Problema A
Em que veículo e em que data foi publicado o comentário apresentado no texto sobre o Papa Francisco?
Problema B
Liste todos os livros de Fabrizio Mastrofini citados no texto sobre o Papa Francisco, com editora e ano.

Texto para análise
“O Papa Francisco está muito doente”: a fake news da direita católica para desacreditar Bergoglio

(Foto: Reprodução | Vatican News)

20 Mai 2022

 

Todas as desculpas são boas quando existem preconceitos. Mas por que eles existem? Porque, diz-se, o Papa Francisco é progressista demais, é “aperturista” na teologia e na moral (especialmente em relação ao matrimônio e à família).

 

O comentário é de Fabrizio Mastrofini, jornalista e ensaísta especializado em questões éticas, políticas, religiosas. Ele vive e trabalha em Roma. Entre outros, publicou “Geopolitica della Chiesa cattolica” [Geopolítica da Igreja Católica] (Laterza, 2006), “Ratzinger per non credenti” [Ratzinger para não crentes] (Laterza, 2007), “Preti sul lettino” [Padres no divã] (Giunti, 2010), “Sette regole per una parrocchia felice” [Sete regras para uma paróquia feliz] (Edb, 2016).

 

O texto foi publicado em Il Riformista, 19-05-2022. A tradução é de Moisés Sbardelotto.

 

Eis o texto.

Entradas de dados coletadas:
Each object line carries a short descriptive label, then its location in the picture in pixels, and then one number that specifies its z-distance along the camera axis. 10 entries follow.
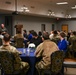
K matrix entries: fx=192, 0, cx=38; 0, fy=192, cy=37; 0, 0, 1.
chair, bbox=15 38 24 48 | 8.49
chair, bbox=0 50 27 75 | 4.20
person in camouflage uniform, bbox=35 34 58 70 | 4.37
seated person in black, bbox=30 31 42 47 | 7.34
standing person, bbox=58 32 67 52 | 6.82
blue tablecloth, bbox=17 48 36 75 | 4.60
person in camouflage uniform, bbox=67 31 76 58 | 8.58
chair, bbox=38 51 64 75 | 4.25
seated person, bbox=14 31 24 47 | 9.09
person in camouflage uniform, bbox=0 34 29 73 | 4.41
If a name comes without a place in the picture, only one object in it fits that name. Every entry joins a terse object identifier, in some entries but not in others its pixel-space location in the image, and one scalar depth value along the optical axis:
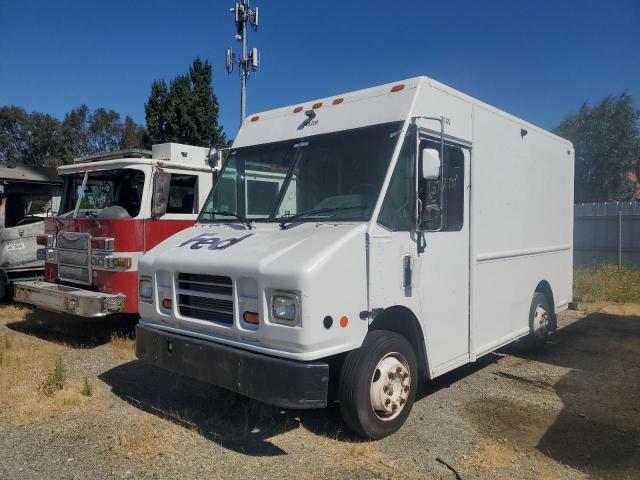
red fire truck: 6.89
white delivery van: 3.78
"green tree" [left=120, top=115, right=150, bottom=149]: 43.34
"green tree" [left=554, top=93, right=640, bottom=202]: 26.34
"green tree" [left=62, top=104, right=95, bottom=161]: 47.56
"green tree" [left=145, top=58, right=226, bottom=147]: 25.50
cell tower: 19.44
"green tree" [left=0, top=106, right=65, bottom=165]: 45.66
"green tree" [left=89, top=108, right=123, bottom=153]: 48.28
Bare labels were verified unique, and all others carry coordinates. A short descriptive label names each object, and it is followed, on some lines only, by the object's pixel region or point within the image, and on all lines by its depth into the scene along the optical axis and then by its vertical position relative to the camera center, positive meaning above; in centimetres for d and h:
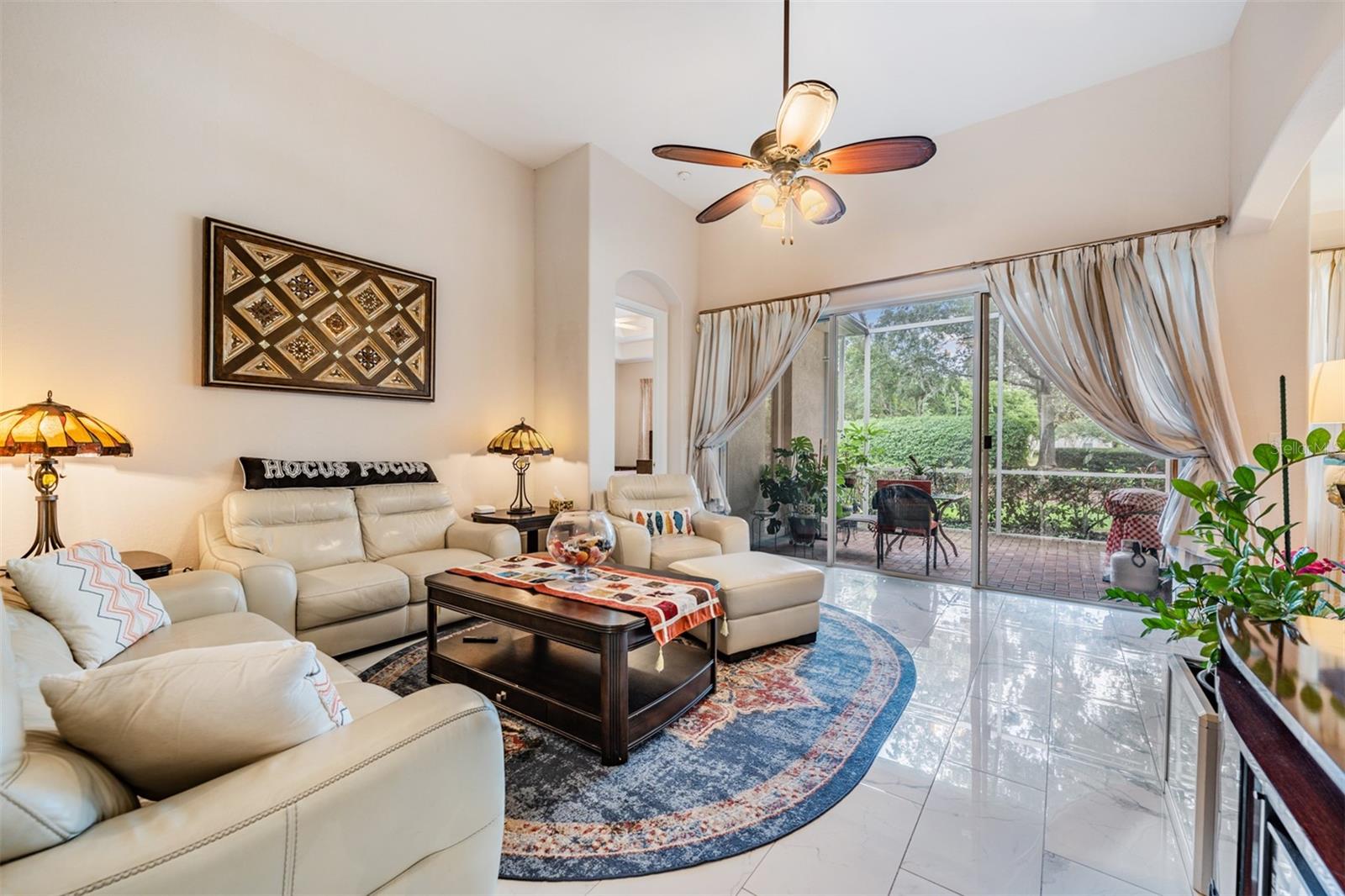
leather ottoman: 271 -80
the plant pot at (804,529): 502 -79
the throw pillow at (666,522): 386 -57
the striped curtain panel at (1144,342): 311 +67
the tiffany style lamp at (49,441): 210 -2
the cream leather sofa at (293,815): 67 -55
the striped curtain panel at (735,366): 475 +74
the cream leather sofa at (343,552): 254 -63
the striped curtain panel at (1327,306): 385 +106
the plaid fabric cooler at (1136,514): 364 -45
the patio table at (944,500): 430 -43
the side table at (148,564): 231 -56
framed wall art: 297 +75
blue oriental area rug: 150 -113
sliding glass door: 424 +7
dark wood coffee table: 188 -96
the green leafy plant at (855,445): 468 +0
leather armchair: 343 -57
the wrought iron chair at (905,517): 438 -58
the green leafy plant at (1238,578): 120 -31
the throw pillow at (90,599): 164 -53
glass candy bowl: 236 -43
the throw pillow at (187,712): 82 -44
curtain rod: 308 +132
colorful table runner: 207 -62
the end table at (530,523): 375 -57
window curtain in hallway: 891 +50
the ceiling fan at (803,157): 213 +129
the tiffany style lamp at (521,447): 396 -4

Solução do problema A
Em Il Riformista, em 19-05-2022.

Solução do problema B
- "Geopolitica della Chiesa cattolica" [Geopolítica da Igreja Católica] (Laterza, 2006)
- "Ratzinger per non credenti" [Ratzinger para não crentes] (Laterza, 2007)
- "Preti sul lettino" [Padres no divã] (Giunti, 2010)
- "Sette regole per una parrocchia felice" [Sete regras para uma paróquia feliz] (Edb, 2016)